We had another of our disagreements. Disagreement isn’t really the right word. Misunderstanding isn’t it, either, although it did eventually turn into a misunderstanding. To put it plainly, he asked if we could help a friend. I told him my concerns but agreed to helping. Brad focused on my concern rather than my compromise and it turned into a heated discussion about my reason for attending (or not) an event with him next month.

Which turned into a disagreement about how needy I am in our relationship.

Which turned into a misunderstanding about what he meant and really said.

Which turned into me yelling at him and saying things I didn’t mean.

Which turned into me crying.

That hasn’t turned into anything else, yet. I’m still crying.
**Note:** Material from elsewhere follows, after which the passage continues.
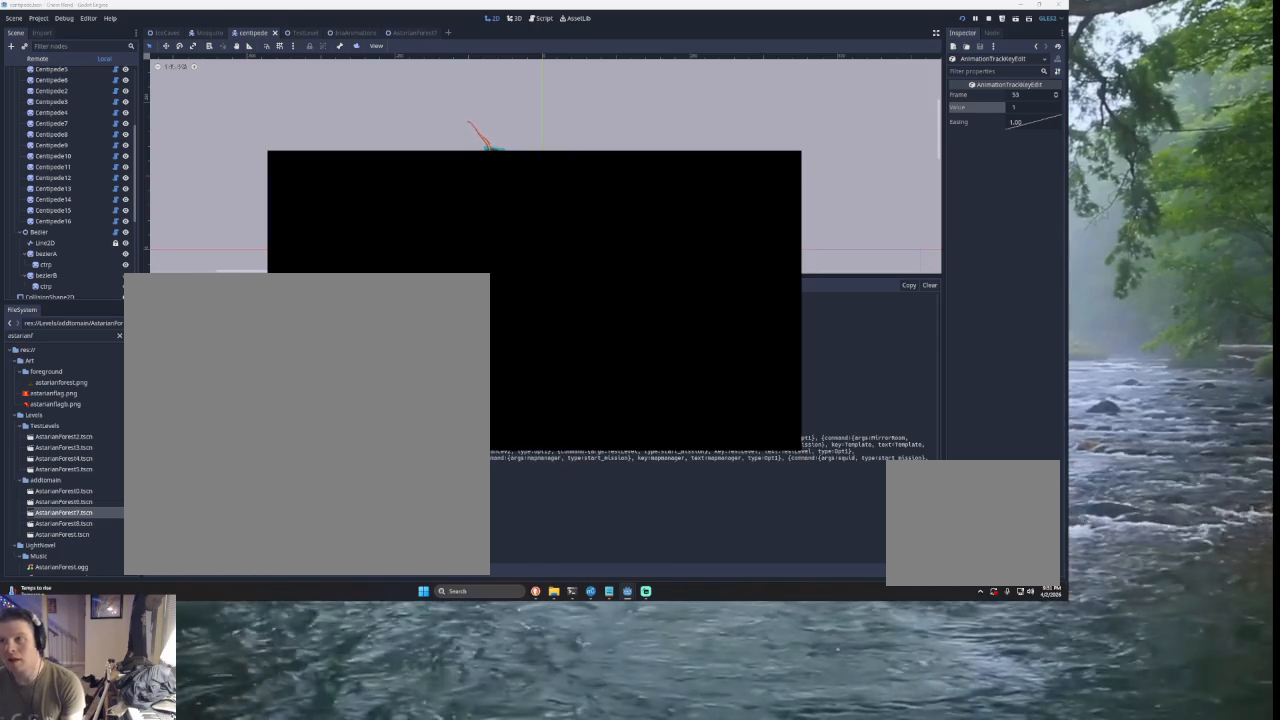
{"buttons": [], "left_stick": "right", "right_stick": "center", "events": [[467, "left_stick", "right"]]}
My heart is breaking because I know that we truly love each other with all of our hearts. My soul hurts because the man I’m certain I belong with for the rest of my life is hurting from the horrid words I threw at him last night. And for once I’m not over-reacting when I think that this might truly be the end of “us.”

So many times we misunderstand each other or try so hard to make the other happy at our own expense or misinterpret body language. We are so in love that we try so hard not to hurt the other, but our attempts backfire and cause more pain. We are both so afraid of the next “disagreement” that we walk on eggshells. We decide to be more open with each other. We decide to not be more open with each other. We decide to respond right away with our feelings. We decide to give each other time to figure out a rational response.
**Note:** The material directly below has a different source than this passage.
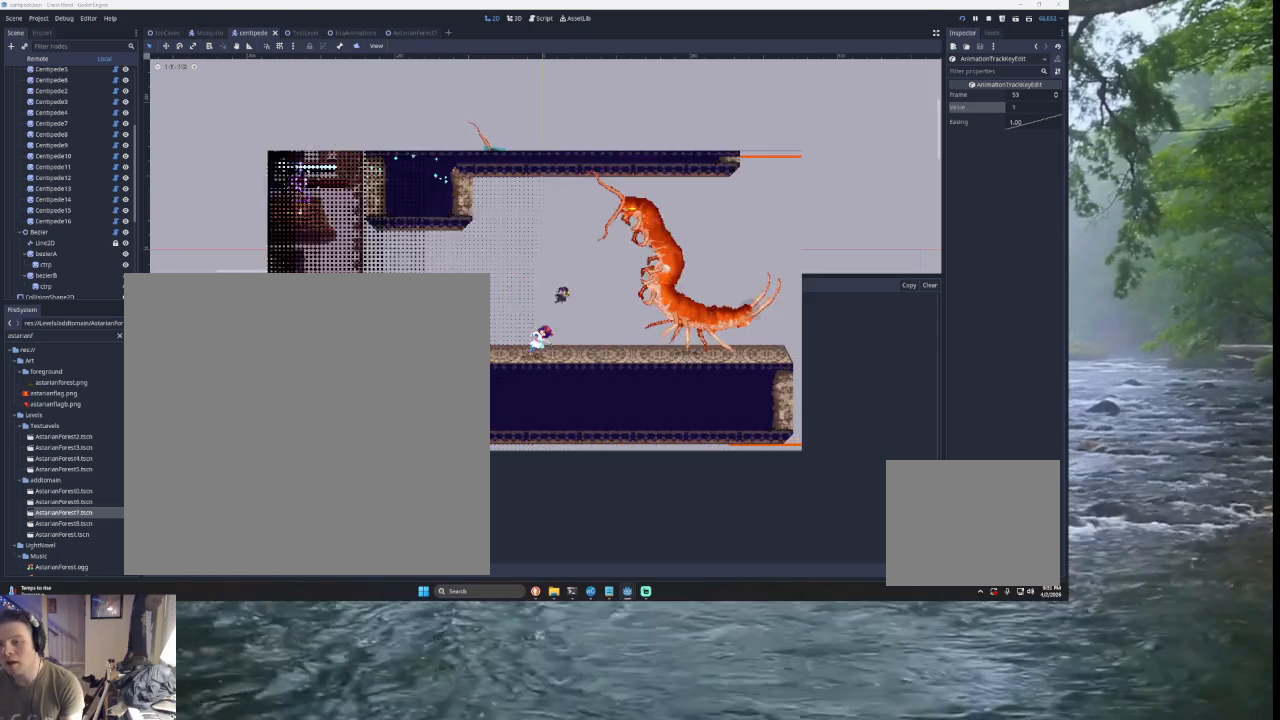
{"buttons": [], "left_stick": "center", "right_stick": "center", "events": [[133, "left_stick", "center"], [267, "left_stick", "left"], [467, "left_stick", "center"]]}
It seems we each want different things out of this relationship, but we’re so afraid of hurting the other’s feelings about it, we bottle it up. And then it explodes after the slightest tremor.

I asked a friend for an honest opinion on what seems to be happening and I received wonderful, if not painfully truthful, feedback. But the only people who can fix this are the two that are in this relationship. It seems there is no easy answer for us. And, by his silence, it seems that the answer I didn’t want is the one I’m going to get.

And it hurts. It hurts so much.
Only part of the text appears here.